The importance of the outstanding claims amount, and its
relationship with the paid claims, will depend on the type of
business being carried on by the company. Where most claims are
likely to be settled promptly, for example in domestic property
business, the outstanding claims may be relatively insignificant.
Where major claims are likely to be litigated, or reported late,
and in the case of most reinsurance, the tail of outstanding claims
may be much larger than the claims paid in the year. This presents
difficulties for the insurer in calculating the provision. For
periods prior to the introduction of FA00/S107, it also presented
the Revenue with the question of the extent to which it could be
deducted for tax purposes.
Before the line of tax cases on law and accountancy that
emerged in the 1990s (see BIM31080+), the Revenue’s view was
that provisions must satisfy the two tests set down by Lord
Radcliffe in Owen v Southern Railway of Peru (36TC602). As for
other businesses, insurance companies’ provisions were tax
deductible to the extent that they were a sufficiently reliable
estimate of future liabilities. This remains the Revenue’s
view of insurance provisions for accounting periods beginning
before 1 January 2001, although the extent to which it could be
applied depended on the facts of each particular case. An insurance
company must be able to demonstrate that its reserving is reliable
and follows best practice in applying actuarial techniques in
setting the reserve.
Owen v Southern Railway of Peru also concerned discounting.

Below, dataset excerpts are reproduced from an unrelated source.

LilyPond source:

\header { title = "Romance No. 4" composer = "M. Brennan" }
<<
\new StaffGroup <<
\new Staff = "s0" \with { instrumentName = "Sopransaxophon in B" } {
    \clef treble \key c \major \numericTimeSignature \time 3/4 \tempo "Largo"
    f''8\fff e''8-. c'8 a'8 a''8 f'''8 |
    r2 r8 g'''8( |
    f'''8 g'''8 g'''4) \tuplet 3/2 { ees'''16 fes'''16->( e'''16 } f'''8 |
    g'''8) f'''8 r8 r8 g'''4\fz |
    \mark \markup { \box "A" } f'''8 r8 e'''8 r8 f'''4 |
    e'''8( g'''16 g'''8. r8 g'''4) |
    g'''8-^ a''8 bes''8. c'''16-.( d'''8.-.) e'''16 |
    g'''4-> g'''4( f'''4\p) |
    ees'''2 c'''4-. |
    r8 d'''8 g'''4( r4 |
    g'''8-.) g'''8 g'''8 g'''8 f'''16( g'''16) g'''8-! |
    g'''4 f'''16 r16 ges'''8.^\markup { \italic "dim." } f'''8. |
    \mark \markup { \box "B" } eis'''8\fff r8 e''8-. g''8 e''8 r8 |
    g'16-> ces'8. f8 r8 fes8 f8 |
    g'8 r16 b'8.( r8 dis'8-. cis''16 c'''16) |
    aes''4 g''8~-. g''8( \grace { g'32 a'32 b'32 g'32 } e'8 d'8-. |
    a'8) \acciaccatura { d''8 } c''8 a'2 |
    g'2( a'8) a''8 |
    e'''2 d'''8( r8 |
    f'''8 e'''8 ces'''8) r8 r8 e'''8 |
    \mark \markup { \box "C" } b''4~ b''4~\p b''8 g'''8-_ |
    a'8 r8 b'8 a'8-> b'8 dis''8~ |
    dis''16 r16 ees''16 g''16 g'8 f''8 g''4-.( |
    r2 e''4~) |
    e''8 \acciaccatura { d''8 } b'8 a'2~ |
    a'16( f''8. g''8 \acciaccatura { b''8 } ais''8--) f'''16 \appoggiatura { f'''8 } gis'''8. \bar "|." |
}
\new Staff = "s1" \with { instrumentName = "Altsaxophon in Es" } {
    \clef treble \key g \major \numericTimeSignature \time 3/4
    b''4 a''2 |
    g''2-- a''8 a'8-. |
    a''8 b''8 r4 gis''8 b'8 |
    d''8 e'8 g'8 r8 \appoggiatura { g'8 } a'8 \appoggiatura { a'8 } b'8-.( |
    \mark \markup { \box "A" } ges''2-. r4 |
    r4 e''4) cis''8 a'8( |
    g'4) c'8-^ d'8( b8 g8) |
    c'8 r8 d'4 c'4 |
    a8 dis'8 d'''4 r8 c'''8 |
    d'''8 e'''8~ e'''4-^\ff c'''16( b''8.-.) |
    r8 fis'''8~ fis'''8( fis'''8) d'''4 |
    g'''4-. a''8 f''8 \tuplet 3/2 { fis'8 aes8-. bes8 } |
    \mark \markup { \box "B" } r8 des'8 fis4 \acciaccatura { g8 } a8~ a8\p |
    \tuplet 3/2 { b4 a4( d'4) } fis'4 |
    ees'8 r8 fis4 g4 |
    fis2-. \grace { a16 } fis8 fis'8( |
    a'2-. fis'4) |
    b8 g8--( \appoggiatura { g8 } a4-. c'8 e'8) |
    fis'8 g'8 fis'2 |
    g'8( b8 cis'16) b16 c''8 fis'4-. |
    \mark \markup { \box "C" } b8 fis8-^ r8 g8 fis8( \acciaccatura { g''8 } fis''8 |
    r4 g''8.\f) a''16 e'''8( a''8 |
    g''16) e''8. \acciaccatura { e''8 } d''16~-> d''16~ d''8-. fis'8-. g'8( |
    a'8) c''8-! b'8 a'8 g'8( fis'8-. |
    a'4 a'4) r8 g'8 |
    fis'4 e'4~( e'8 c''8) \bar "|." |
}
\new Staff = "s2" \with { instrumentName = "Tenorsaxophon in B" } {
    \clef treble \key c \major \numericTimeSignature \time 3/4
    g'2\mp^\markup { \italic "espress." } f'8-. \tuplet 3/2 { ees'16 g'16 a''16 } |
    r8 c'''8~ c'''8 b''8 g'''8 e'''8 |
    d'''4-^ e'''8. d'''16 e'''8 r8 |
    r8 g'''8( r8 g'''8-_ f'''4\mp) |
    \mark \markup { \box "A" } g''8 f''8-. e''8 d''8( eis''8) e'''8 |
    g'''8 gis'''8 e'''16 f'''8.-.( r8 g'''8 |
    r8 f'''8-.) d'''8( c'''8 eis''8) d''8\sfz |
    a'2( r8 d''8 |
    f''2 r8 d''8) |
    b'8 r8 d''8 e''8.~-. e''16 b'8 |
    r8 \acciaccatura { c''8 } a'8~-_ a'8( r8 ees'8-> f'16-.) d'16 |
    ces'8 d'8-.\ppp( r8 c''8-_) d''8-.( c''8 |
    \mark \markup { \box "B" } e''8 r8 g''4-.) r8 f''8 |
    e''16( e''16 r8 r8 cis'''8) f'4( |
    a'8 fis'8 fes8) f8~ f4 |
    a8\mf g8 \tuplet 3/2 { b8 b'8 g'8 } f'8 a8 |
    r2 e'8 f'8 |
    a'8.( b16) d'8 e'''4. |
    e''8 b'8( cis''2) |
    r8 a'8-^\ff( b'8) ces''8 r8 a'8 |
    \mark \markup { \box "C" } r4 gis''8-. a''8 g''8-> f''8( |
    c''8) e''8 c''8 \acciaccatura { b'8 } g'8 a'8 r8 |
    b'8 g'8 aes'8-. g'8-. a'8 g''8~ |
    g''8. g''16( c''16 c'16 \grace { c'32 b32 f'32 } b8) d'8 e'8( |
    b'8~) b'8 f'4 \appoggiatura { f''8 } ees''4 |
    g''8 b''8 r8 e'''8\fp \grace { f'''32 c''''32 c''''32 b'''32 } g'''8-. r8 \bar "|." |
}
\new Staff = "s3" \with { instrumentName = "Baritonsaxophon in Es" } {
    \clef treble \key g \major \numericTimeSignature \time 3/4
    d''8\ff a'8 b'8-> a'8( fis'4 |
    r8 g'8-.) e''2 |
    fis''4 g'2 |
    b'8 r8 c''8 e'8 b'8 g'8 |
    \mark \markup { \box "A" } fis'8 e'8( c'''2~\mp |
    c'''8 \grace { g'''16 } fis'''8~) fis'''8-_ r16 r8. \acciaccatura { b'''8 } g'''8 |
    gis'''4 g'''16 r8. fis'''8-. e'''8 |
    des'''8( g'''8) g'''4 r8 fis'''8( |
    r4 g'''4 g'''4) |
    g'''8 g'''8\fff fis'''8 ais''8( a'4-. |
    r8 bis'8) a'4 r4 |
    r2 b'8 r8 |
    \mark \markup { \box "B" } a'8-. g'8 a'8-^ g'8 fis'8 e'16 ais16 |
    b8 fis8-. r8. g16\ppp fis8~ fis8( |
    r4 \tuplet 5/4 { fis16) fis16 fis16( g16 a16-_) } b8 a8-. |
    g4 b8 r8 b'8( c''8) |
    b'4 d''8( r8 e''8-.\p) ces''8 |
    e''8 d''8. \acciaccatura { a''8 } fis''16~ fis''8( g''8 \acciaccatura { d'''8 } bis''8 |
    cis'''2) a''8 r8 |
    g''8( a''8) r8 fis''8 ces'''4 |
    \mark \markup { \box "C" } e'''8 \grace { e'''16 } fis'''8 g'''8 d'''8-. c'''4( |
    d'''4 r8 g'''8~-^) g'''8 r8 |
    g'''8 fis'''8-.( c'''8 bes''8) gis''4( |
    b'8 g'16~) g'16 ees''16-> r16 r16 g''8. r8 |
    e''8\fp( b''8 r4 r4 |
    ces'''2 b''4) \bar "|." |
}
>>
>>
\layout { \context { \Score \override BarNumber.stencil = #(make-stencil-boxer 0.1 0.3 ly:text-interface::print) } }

The company lost its appeal mainly because of its failure to
discount provisions that had been made for future superannuation
benefits related to current employment. The Revenue did not
immediately seek to apply the same reasoning to the reserves of
insurance companies, but eventually it adopted the view that the
discounting of reserves for outstanding claims was appropriate in
certain circumstances, irrespective of the accounting treatment. As
the relationship between tax and accountancy developed, the Revenue
then began to accept that as the use of undiscounted figures was
not contrary to the relevant accounting practice, they could not be
set aside for tax purposes. Moreover the extent to which
discounting was permissible in accounting was significantly had
been significantly reduced by the Insurance Accounts Directive
(IAD).
Funded accounting
Prior to 1978 it was thought that the 3 or 4-year bases then used were adequate without the need for outstanding claims provisions. The thinking was that by the time the balance of profit was struck most claims would have been paid. Increasing delays in claims settlement, and the growing significance of claims under liability policies that related to events that only come to light many years after they occurred (such as the onset of an industrial disease) made this assumption unrealistic. From 1978 the Revenue accepted a provision to cover claims that were still outstanding when the balance of profit was struck at the three or four- year point, subject to the arguments set out above.